A Study on an IoT-Based SCADA System for Photovoltaic Utility Plants

Abstract

Large-scale photovoltaic (PV) electricity production plants rely on reliable operation and maintenance (O&M) systems, often operated by means of supervisory control and data acquisition (SCADA) platforms aimed at limiting, as much as possible, the intrinsic volatility of this energy resource. The current trend is to develop SCADAs that achieve the finest possible control of the system components to efficiently and effectively cope with possible energy delivery problems. In this study, we investigated an innovative design of an IoT-based SCADA specifically tailored for large PV systems in which data transmission overheads are reduced by adopting lightweight protocols, and reliable data storage is achieved by means of hybrid solutions that allow the storage of historical data, enabling accurate performance analysis and predictive maintenance protocols.
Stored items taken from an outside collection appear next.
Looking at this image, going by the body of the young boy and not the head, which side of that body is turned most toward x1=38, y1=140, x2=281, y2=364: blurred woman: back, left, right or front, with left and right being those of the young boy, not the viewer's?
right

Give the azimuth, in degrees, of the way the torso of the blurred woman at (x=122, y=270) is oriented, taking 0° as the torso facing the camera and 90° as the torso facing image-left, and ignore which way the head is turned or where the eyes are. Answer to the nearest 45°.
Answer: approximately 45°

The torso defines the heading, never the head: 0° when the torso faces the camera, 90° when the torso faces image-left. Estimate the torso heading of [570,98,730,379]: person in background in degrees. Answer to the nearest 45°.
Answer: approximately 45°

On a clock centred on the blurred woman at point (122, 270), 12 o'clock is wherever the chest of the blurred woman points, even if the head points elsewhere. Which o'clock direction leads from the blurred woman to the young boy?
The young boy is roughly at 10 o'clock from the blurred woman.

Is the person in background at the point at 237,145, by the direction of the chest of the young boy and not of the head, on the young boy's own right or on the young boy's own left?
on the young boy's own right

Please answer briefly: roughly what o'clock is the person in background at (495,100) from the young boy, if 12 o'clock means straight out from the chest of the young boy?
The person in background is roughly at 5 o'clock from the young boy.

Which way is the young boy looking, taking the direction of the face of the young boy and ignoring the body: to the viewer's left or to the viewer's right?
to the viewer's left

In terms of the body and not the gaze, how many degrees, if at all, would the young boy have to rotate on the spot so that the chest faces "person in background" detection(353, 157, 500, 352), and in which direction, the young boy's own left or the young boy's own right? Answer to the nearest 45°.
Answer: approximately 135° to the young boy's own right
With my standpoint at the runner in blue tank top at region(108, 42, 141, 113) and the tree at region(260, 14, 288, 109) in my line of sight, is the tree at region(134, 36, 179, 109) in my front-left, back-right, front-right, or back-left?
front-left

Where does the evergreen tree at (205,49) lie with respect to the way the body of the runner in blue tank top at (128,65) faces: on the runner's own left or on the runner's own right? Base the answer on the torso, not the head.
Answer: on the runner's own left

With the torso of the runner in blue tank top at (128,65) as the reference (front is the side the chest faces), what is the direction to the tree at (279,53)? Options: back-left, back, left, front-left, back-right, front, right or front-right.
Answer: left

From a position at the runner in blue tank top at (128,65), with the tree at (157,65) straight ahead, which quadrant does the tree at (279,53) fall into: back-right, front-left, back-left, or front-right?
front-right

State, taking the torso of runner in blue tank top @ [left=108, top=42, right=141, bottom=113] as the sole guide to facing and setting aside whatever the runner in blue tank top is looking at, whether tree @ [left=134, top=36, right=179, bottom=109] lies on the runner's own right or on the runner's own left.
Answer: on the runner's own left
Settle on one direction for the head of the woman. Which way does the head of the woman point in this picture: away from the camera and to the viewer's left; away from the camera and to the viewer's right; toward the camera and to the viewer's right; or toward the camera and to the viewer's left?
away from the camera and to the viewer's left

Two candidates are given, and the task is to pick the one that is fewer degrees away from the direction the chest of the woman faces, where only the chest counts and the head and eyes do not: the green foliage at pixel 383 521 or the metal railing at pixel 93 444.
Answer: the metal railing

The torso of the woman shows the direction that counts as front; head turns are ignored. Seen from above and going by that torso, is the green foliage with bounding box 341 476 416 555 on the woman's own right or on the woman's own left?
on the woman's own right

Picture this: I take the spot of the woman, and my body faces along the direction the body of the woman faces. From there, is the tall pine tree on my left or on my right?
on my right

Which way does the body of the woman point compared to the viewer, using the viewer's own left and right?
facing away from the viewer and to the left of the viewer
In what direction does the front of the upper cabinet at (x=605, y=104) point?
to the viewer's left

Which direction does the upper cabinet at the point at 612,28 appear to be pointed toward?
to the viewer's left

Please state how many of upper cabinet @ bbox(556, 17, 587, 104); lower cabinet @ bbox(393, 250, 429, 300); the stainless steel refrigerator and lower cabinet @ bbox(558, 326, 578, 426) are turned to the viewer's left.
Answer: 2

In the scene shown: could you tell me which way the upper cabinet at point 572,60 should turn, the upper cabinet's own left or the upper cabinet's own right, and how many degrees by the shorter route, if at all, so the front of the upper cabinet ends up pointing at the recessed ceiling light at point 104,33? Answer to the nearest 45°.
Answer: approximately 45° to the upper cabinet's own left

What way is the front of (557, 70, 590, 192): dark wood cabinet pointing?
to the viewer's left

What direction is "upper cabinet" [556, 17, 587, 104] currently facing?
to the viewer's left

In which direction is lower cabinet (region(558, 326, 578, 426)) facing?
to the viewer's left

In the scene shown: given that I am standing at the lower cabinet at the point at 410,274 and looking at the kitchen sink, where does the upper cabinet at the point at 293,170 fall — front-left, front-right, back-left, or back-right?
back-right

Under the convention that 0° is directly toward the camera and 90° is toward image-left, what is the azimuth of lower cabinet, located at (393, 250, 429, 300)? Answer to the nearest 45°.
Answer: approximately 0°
The proposed solution relies on an architecture where independent functional microservices handle specific tasks, ensuring scalability and fault tolerance. The technical approaches for IoT-SCADA connectivity are herein described in detail, comparing different possible technical choices. The proposed IoT-based SCADA is based on edge computing for latency reduction and to enhance real-time decision making, enabling scalability, and centralized management while leveraging cloud services. The resulting hybrid solutions that combine edge and cloud resources offer a balance between responsiveness and scalability. Finally, in the study, a blockchain solution was taken into account to certify energy data, ensuring traceability, security, and reliability in commercial transactions.